On May 29th our Fire Department is hosting a Fire Smart information session at 12:30 in the park at Sendero Canyon (2047 Lawrence Ave). This free session is to help educate the community on being fire smart and proactive with respect to their property, nearby fuel, and combustible materials. In the case of an urban interface wildfire, the lack of site preparation and fuel load can be a contributing factor when prioritizing response locations. The responsibility lies with the homeowner to make a Fire Smart home. If you are interested in learning more, this session is a great starting point.

Readiness is an essential part of making the right decisions when disasters occur. I wanted to share that the City regularly conducts emergency preparedness workshops and hands-on table top exercises where mock emergencies are simulated. Last week, key managers and personnel took a day out from their busy schedules to set up the EOC (Emergency Operations Command Center) and went through all the stages on how to deal with a flood scenario. It was a fast paced day that saw decisions and protocols ‘enacted’ covering everything from front line workers, to evacuations, to business continuity, to communication, and dealing with the aftermath. This was a good exercise to learn from and ensure we are ready, and prepared.

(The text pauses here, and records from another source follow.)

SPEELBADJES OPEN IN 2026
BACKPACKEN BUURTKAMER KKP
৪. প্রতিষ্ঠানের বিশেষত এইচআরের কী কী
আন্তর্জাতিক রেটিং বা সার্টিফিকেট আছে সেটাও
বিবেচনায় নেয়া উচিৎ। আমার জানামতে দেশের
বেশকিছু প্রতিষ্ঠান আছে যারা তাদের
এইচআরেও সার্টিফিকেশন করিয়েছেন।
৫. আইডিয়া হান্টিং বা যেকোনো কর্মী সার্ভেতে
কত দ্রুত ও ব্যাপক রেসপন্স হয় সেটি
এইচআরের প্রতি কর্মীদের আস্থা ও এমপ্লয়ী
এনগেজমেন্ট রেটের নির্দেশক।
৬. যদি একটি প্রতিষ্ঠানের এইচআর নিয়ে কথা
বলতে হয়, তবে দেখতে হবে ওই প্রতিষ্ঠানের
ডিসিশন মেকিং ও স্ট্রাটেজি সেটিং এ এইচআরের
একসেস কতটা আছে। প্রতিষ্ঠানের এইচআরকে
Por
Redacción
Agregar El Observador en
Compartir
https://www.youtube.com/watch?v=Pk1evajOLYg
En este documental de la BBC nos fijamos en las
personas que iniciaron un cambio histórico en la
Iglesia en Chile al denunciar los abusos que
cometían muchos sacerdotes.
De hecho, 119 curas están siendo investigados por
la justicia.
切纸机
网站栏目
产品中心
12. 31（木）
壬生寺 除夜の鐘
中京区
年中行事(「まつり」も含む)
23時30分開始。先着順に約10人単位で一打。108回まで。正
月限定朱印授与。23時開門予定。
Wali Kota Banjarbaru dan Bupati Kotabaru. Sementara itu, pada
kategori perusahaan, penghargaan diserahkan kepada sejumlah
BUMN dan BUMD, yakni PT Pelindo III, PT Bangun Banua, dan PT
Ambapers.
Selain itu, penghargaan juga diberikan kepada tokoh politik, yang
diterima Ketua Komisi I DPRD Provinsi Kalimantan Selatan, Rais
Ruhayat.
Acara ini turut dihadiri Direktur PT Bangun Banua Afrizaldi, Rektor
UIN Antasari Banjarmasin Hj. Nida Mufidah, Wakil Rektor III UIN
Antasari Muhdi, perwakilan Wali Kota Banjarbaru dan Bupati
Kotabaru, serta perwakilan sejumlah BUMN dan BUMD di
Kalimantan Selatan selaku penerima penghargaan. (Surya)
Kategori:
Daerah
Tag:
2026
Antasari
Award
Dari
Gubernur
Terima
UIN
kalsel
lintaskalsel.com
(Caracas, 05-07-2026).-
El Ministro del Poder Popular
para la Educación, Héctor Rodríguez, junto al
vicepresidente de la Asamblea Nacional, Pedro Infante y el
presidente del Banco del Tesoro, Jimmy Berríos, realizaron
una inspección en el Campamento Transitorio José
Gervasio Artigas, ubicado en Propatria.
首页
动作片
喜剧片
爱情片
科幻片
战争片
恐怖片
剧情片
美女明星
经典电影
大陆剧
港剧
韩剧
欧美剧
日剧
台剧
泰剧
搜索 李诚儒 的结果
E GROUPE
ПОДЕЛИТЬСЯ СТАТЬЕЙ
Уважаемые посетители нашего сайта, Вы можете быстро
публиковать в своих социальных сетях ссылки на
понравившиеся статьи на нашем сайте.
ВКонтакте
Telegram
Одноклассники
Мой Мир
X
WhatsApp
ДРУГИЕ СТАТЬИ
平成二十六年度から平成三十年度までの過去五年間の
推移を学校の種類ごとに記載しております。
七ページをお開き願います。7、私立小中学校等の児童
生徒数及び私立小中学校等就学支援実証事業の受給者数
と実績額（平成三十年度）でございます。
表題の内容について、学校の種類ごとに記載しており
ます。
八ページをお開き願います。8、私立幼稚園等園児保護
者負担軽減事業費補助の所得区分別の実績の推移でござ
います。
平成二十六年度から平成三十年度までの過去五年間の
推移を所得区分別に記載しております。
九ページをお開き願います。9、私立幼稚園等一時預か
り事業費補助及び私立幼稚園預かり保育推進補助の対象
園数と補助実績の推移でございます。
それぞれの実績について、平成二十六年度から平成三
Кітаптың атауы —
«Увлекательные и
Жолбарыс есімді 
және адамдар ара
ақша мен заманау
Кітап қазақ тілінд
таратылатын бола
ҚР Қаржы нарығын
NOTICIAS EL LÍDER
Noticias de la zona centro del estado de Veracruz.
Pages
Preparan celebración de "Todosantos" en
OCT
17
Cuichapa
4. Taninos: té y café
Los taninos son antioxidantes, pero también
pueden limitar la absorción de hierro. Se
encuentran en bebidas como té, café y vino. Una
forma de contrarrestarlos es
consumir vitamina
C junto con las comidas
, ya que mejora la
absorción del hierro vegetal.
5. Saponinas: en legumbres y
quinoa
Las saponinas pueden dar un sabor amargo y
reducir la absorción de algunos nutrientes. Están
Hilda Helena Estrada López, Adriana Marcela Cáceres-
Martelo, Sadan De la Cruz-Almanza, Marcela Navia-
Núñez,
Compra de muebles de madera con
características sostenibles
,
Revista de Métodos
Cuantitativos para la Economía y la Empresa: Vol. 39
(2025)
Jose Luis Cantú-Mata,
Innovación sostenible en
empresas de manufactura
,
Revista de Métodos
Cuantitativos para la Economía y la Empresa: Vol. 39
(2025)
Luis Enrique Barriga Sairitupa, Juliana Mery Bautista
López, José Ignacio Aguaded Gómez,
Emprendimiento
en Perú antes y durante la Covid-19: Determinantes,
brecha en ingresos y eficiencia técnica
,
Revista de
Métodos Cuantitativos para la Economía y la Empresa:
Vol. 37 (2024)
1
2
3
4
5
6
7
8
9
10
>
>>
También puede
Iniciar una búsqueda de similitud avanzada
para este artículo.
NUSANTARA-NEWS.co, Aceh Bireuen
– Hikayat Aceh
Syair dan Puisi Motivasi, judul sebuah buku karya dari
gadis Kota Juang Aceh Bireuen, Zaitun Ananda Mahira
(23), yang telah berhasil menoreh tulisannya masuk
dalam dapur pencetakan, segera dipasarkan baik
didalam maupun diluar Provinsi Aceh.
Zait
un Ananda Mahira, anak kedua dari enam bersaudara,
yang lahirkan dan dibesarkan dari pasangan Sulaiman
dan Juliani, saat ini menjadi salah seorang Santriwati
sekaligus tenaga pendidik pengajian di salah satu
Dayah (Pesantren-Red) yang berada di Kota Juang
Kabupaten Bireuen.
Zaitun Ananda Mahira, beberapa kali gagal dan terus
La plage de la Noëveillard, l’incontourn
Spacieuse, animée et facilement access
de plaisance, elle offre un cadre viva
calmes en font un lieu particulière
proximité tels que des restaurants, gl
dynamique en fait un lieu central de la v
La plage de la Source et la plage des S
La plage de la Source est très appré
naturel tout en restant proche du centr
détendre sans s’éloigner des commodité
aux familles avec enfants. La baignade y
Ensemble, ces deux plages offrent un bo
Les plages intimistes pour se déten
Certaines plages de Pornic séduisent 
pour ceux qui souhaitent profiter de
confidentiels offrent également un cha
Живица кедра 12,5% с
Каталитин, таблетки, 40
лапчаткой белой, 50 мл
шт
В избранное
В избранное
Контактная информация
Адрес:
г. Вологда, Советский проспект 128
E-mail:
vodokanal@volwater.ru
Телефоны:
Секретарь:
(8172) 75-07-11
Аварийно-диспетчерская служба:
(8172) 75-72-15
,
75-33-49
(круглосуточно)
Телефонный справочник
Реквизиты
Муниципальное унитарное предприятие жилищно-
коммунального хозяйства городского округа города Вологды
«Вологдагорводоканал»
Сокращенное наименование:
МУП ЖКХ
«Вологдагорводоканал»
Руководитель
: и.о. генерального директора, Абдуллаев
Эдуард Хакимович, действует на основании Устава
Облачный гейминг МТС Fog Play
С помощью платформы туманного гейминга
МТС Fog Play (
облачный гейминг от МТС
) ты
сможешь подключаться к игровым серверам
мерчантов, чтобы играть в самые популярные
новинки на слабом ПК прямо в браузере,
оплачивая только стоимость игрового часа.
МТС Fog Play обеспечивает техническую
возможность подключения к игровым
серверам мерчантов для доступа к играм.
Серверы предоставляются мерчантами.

Another event last week built up the theme of preparedness but more on the prevention side. The Okanagan Basin Water Board kicked off their water wise campaign. www.makewaterwork.ca is an excellent resource to learn about tips on conserving water, lawn tips and xeriscaping. If you haven’t yet encountered ‘zeroscaping’ it is not the cactus and concrete image that the word first conjures. Check out our xeriscape demonstration garden on Marian Way Park if you want to be inspired by lush spaces that are water-wise. Last year because of the drought conditions, the City increased water restrictions and asked residents to reduce consumption by 20%. My wife and I responded by not watering a portion of our lawn and brown became the new green. Letting your grass grow to 2-3 inches, leaving the clippings to mulch, and watering during the night also help create a healthy lawn. I didn’t know that most lawns only needs about 1 inch per week of water.

It seems inevitable that our region will continue to get dryer and hotter, so we need to be mindful of our water consumption. I talked about outdoor use, but many still haven’t mastered indoor waste. How many still leave the tap running as we brush our teeth? If you think about how much water is wasted with long showers, watering the sidewalk, or running a half full dishwasher. I’m sure each person could probably conserve 1 litre per day. One litre per person doesn’t sound like much by itself, however if you factor in that Penticton has around 34,000 people then all of a sudden 34,000 litres a day being conserved is a big number and substantial difference.

The hotter climate does have some positive benefits such as newer crops that we can grow, longer harvest season, and generally most people prefer warmth over cold. It will take a shift in our behaviours to adapt to the new realities of being fire smart, prepared for the unexpected, and conserving our most precious resource (water). I do however challenge you to do something different this week towards this worthwhile goal.